South Korean banks’ loan delinquency rate rose at the fastest clip in 15 months in October due mainly to increased defaults by construction firms and shipbuilders, the financial watchdog said Monday.
The overall delinquency rate of bank loans to companies and households reached 1.28 percent as of the end of October, up 0.24 percentage points from the previous month, according to the Financial Supervisory Service. The rate is measured based on loans that are overdue for more than one day.
The rise marked the biggest monthly gain since July 2010, when the ratio jumped 0.28 percentage points. The October figure also marked the highest level since 1.30 percent logged in June.
The increase was mostly attributed to a rise in delinquent corporate loans.
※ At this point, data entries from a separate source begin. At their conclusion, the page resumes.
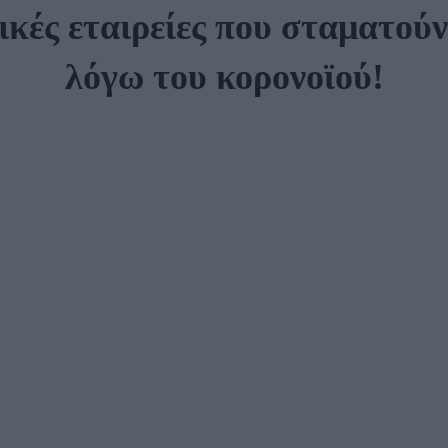
κές εταιρείες που σταματούν
λόγω του κορονοϊού!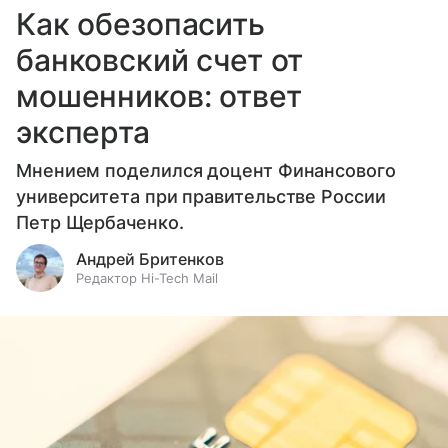
Как обезопасить
банковский счет от
мошенников: ответ
эксперта
Мнением поделился доцент Финансового
университета при правительстве России
Петр Щербаченко.
Андрей Бритенков
Редактор Hi-Tech Mail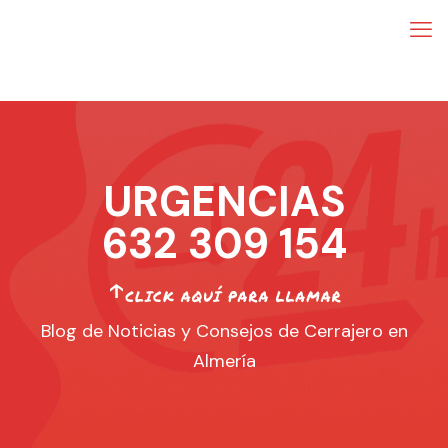
URGENCIAS
632 309 154
Blog de Noticias y Consejos de Cerrajero en
Almería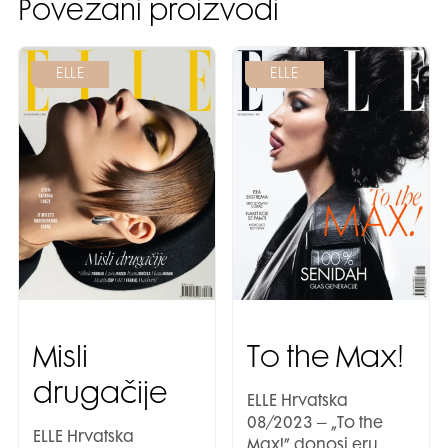
Povezani proizvodi
ELLE
ELLE
Misli
To the Max!
drugačije
ELLE Hrvatska
08/2023 – „To the
ELLE Hrvatska
Max!” donosi eru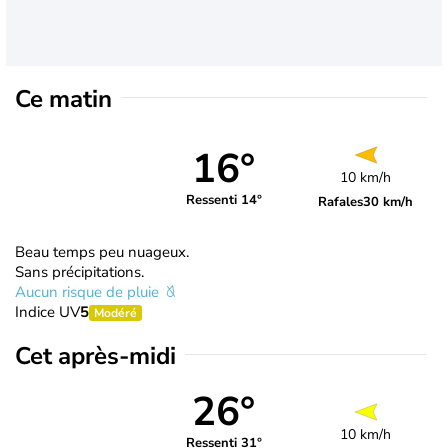
Ce matin
16°
10 km/h
Ressenti 14°
Rafales
30 km/h
Beau temps peu nuageux.
Sans précipitations.
Aucun risque de pluie
Indice UV
5
Modéré
Cet après-midi
26°
10 km/h
Ressenti 31°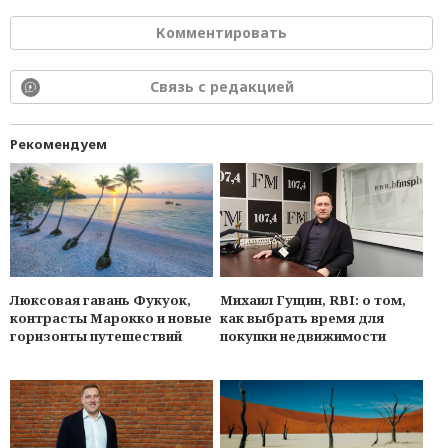
Комментировать
Связь с редакцией
Рекомендуем
Люксовая гавань Фукуок,
Михаил Гущин, RBI: о том,
контрасты Марокко и новые
как выбрать время для
горизонты путешествий
покупки недвижимости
The default rate of bank corporate loans surged 0.40 percentage points on-month to 1.73 percent, according to the watchdog.
The delinquency ratio of loans to major firms skyrocketed 0.86 percentage point to 1.36 percent, hitting a near five-year high.
The figure marked the highest level since the 1.6 percent recorded in November 2006.
Fresh delinquent loans held by companies in the shipbuilding, construction and real estate industries more than doubled to 3.7 trillion won ($3.3 billion) from 1.8 trillion won a month ago.
The delinquency rate of banks’ household lending, meanwhile, inched up 0.04 percentage points to 0.75 percent as of end-October, according to the watchdog.
“The FSS will strengthen monitoring of the risk of delinquency in vulnerable sectors and encourage banks to resolve delinquent and non-performing loans to achieve the year-end target ratio,” the regulator said.
Banks are expected to reduce the ratio of non-performing loans to below 1.5 percent by the end of the year.